2. `Absence is pain'. Discuss one poet's treatment in the sonnet or other lyric forms of the pleasure or pain of erotic love.

3. Discuss the response to court life in the work of either one poet or one dramatist.

4. Discuss Spenser's use of disguise in The Faerie Queene.

5. With close reference to two or three sonnets by any one poet, discuss the tension between public and private worlds.

6. Explain how the work of any one metaphysical poet may be considered dramatic.

7. Describe and analyse Milton's treatment of paradoxes of obedience and freedom in one or more of his works.

8. What does Milton adapt, absorb or contradict from the English Renaissance literary heritage? You may confine your discussion to one work.

9. Discuss the treatment of social order in either two plays by Marlowe or Kyd's Spanish Tragedy.

10. Explain how either Shakespeare or one other Jacobean dramatist establishes notions of corruption or vice in one or two plays.

11. Write on the treatment of money in Jonson's drama or poetry or both.

12. How important is plot in the work of any one prose fiction writer of the period?

13. How biting is the work of any one Restoration satirist?

SECTION C

Answers in this section should refer to AT LEAST TWO different authors.

14. Compare the use of hyperbole or exaggeration by two or more writers of the period.

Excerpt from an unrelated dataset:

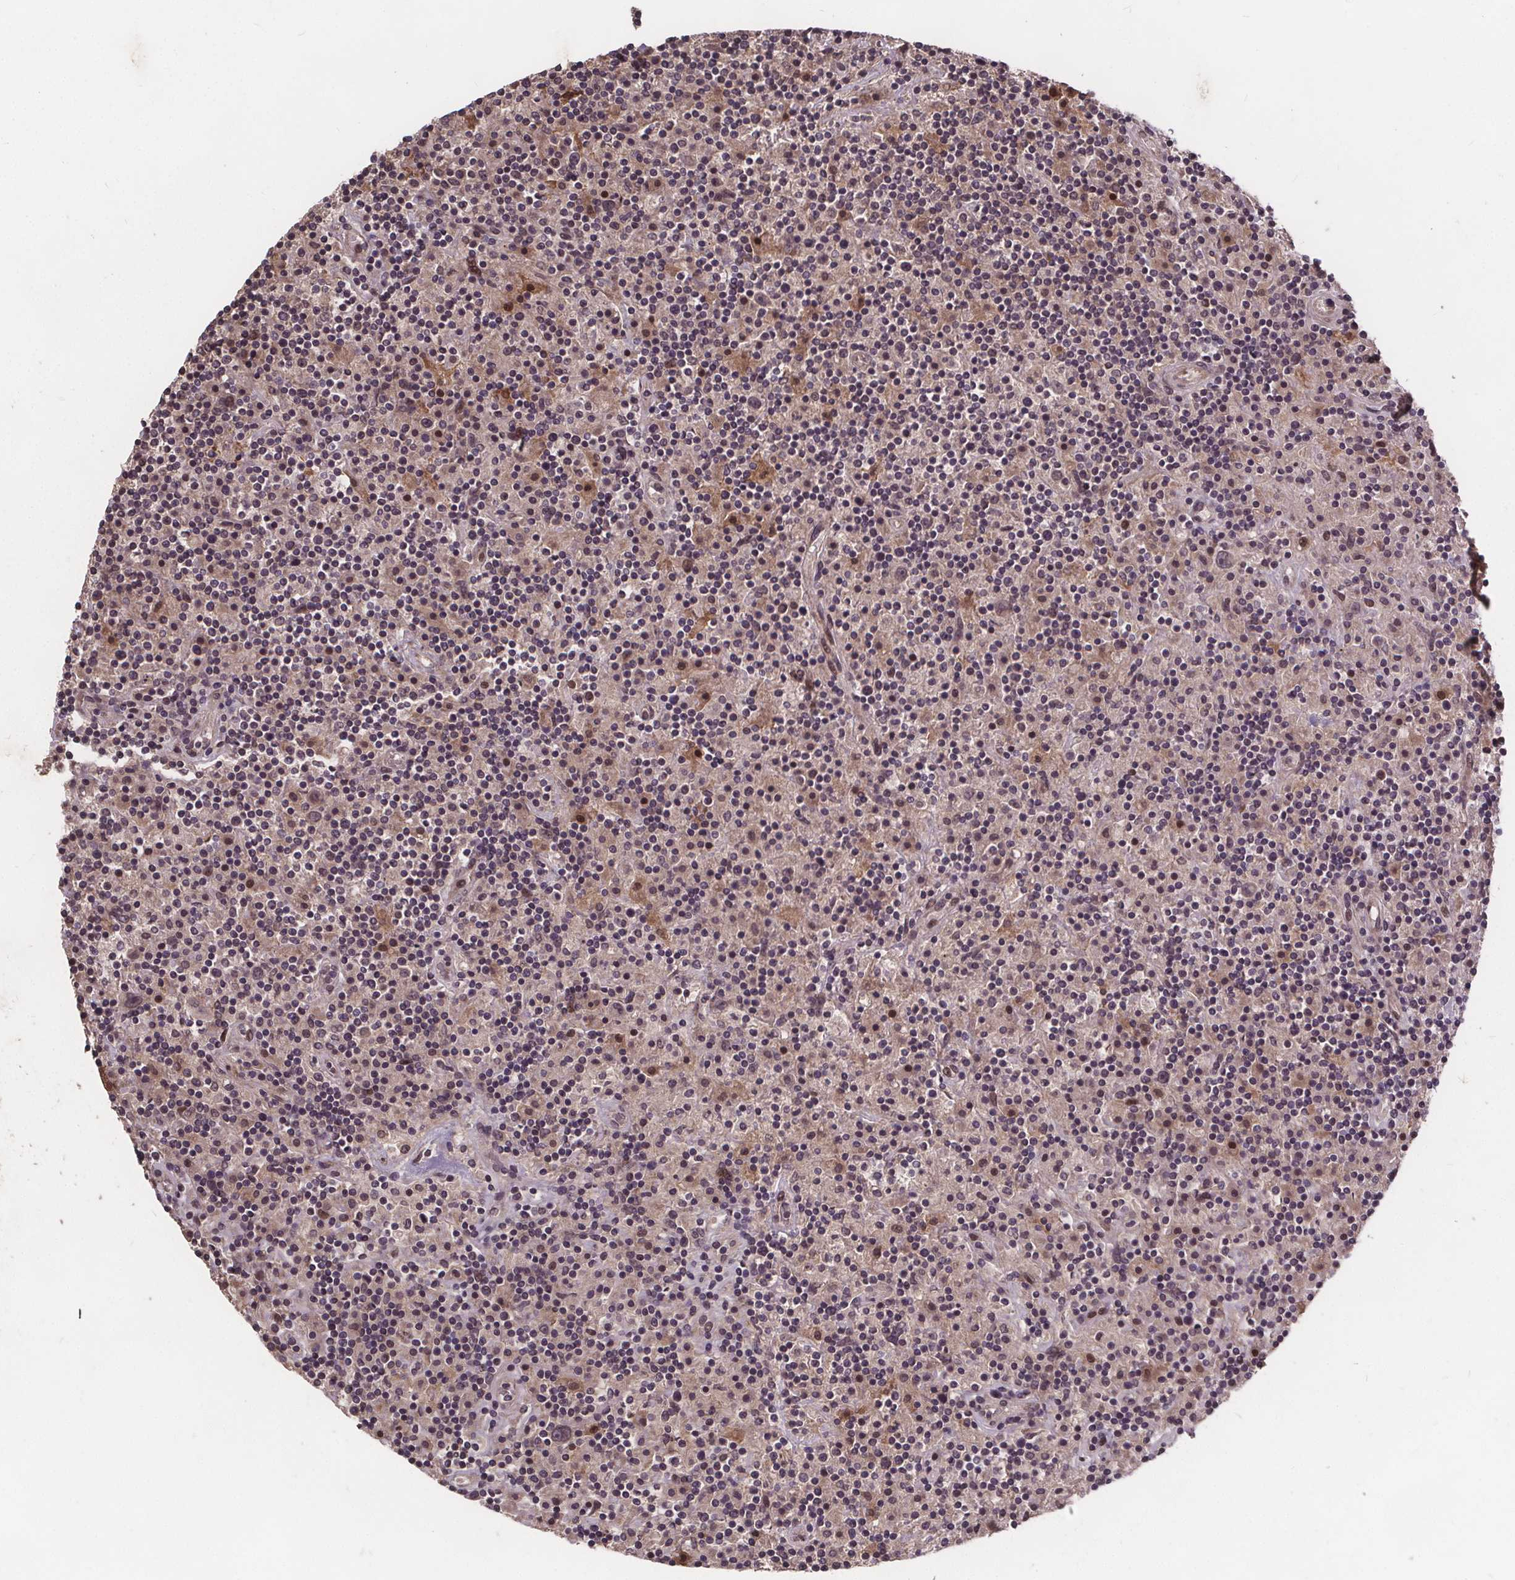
{"staining": {"intensity": "negative", "quantity": "none", "location": "none"}, "tissue": "lymphoma", "cell_type": "Tumor cells", "image_type": "cancer", "snomed": [{"axis": "morphology", "description": "Hodgkin's disease, NOS"}, {"axis": "topography", "description": "Lymph node"}], "caption": "Immunohistochemistry histopathology image of neoplastic tissue: human Hodgkin's disease stained with DAB (3,3'-diaminobenzidine) shows no significant protein positivity in tumor cells.", "gene": "USP9X", "patient": {"sex": "male", "age": 70}}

You need not restrict your discussion to a single genre.

15. Discuss the importance of spectacle or the role of violence in Jacobean tragedy.

16. Are there significant differences between Elizabethan and Jacobean literature?

17. Is the equality of women a significant issue in literature of the period?

18. Discuss the treatment of honour in a range of works of the period.

19. Write on attitudes to the natural world or to the countryside expressed in the literature of the period.

20. Compare the emphasis placed on novelty or tradition by two or more writers of the period.